Content-Disposition: inline
In-Reply-To: <861D3104-8C33-4819-9488-1885F94C973F@tzi.org>
Archived-At: <https://mailarchive.ietf.org/arch/msg/cbor/UgWdAYRcOrW9C6yo4CeBZPGyhtg>
Subject: [Cbor] Concatenation tag (was: Re: Reminder and call for agenda: CBOR WG Virtual Meeting on 2022-06-01)
X-BeenThere: cbor@ietf.org
X-Mailman-Version: 2.1.39
Precedence: list
List-Id: "Concise Binary Object Representation \(CBOR\)" <cbor.ietf.org>
List-Unsubscribe: <https://www.ietf.org/mailman/options/cbor>, <mailto:cbor-request@ietf.org?subject=unsubscribe>
List-Archive: <https://mailarchive.ietf.org/arch/browse/cbor/>
List-Post: <mailto:cbor@ietf.org>
List-Help: <mailto:cbor-request@ietf.org?subject=help>
List-Subscribe: <https://www.ietf.org/mailman/listinfo/cbor>, <mailto:cbor-request@ietf.org?subject=subscribe>
X-List-Received-Date: Wed, 29 Jun 2022 08:30:32 -0000

Hello Carsten, hello group,

> > who is wondering whether indefinite-length strings / bytestrings really
> > needed to be in the original CBOR spec, or would not have been better
> > served with a "concatenate" tag around an indefinite-length array.
> 
> Knowing after almost a decade how we have learned to use tags, this
> could indeed be done differently…

well we won't change this any time soon, but I'd like to propose
something a bit like tag 65535 (after it occurred to me while writing
the other mail that it works not only for indefinite-length strings but
also for indefinite-length arrays):

Concatenation tag
=================

This registers tag TBDcat to indicate the concatenation of two CBOR
items.

Data excerpts:
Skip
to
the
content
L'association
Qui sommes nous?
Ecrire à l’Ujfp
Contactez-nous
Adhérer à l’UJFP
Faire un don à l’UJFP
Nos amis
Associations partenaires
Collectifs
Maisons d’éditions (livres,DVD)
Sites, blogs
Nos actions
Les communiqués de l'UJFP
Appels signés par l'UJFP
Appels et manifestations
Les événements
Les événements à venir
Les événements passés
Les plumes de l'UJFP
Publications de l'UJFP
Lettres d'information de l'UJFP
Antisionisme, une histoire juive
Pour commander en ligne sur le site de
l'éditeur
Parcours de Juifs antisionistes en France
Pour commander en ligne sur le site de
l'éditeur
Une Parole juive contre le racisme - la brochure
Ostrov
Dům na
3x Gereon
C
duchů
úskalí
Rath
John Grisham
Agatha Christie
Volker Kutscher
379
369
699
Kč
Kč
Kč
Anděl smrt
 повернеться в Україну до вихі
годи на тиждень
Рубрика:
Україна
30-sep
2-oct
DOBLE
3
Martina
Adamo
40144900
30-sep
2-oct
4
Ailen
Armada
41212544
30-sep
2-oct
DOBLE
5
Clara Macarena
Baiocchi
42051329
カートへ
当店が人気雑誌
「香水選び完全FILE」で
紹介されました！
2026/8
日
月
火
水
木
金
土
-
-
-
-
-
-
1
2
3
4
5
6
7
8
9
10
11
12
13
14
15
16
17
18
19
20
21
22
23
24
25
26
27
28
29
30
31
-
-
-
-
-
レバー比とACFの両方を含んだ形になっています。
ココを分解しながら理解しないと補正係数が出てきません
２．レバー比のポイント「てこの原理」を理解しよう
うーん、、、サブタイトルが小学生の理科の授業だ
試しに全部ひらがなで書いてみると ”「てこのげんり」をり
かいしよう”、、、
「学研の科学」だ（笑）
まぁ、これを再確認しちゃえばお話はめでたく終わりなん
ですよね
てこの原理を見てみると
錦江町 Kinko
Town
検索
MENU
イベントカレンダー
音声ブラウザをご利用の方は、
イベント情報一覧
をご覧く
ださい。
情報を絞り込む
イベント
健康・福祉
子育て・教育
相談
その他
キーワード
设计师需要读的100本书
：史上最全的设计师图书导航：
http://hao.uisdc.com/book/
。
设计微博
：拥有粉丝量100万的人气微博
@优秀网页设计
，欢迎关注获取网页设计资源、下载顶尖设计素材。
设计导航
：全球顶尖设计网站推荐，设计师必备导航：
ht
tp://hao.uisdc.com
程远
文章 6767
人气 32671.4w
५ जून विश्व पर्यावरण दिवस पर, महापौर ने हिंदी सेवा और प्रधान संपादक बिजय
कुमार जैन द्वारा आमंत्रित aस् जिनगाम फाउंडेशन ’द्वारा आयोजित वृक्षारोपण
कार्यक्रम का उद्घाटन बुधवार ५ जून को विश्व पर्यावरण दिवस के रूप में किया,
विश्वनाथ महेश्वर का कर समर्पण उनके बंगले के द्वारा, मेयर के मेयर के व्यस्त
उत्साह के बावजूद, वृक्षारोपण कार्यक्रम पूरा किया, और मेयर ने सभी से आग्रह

* * *

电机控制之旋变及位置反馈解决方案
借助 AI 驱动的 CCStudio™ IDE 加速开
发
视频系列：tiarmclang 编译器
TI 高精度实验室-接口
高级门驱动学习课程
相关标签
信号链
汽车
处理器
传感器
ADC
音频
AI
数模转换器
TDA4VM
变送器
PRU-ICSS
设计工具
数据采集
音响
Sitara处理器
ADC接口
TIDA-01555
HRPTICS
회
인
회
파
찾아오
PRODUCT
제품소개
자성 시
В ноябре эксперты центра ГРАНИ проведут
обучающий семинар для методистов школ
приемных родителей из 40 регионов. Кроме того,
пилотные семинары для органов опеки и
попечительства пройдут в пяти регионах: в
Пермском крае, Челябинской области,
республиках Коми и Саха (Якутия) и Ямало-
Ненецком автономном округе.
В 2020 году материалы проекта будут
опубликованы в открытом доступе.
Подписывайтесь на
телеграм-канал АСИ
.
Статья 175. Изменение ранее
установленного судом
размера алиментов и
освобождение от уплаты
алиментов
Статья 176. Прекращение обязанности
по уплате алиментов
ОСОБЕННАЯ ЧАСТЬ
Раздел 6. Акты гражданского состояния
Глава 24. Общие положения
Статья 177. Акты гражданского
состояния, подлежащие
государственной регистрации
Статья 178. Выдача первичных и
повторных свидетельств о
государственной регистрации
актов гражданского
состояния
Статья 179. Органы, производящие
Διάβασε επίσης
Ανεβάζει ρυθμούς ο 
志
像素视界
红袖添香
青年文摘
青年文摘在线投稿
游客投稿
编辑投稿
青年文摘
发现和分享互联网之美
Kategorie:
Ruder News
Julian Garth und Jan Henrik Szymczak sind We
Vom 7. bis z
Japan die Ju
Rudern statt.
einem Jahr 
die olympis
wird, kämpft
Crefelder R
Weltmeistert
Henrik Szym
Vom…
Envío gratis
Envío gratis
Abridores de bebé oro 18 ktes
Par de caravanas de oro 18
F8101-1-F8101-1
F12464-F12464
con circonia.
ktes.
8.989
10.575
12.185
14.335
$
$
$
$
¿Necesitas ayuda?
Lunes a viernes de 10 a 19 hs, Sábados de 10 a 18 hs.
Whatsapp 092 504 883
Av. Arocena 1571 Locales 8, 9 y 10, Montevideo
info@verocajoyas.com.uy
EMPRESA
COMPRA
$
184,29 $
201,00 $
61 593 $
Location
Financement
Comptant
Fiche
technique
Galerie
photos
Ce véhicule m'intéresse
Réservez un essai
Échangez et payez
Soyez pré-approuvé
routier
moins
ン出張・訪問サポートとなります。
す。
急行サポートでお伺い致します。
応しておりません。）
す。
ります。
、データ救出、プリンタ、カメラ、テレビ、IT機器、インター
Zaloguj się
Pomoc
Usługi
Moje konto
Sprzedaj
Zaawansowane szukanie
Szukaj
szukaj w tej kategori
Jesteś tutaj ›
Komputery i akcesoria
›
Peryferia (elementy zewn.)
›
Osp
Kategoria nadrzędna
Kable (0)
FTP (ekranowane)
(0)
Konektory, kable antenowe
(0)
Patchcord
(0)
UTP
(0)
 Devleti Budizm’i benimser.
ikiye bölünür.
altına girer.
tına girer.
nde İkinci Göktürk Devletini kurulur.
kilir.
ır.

* Task requirements:
A: From the header of the CBOR mailing-list message, list every field name that begins with "List-".
B: Answer these from the CBOR mailing-list message:
(i) Which existing tag does the proposal resemble?
(ii) What Mailman version does the header report?
(iii) What date and time appear in the X-List-Received-Date field?
C: Pick up the CBOR mailing-list message after its final sentence and keep writing the concatenation tag proposal.
None of the data excerpts has any connection to the CBOR mailing-list message.

* Task responses:
A: List-Id, List-Unsubscribe, List-Archive, List-Post, List-Help, List-Subscribe

B:
(i) Tag 65535
(ii) 2.1.39
(iii) Wed, 29 Jun 2022 08:30:32 -0000

C:
The tag takes a finite length array of largely homogenous types as an
argument, and concatenates them based on the type of the first argument:

* Text and byte strings are plainly concatenated. Subsequent arguments
  each may be of either type (converted through the UTF-8 encoding).
  Byte strings concatenated into text strings need to contain valid
  UTF-8 data. (These rules are consistent with those of Section 2.2 of
  RFC 9165 on CDDL concatenation).

* Arrays are concatenated.

* In dictionaries, the union of the dictionaries is formed. The second
  occurrence of a key takes precedence.

All items in the dictionary may be tags; their behavior under
concatenation is specified in the tag, but needs to be compatible with
any expanded form that tag may have. (For example, concatenation tags
can be nested, and mixed with array tags).

Use case: Implementation aids
-----------------------------

Arrays, strings and maps of indefinite length are sometimes supported
badly by CBOR libraries, especially those for constrained devices --
their consumers might expect strings in contiguous memory, which the
library can not provide.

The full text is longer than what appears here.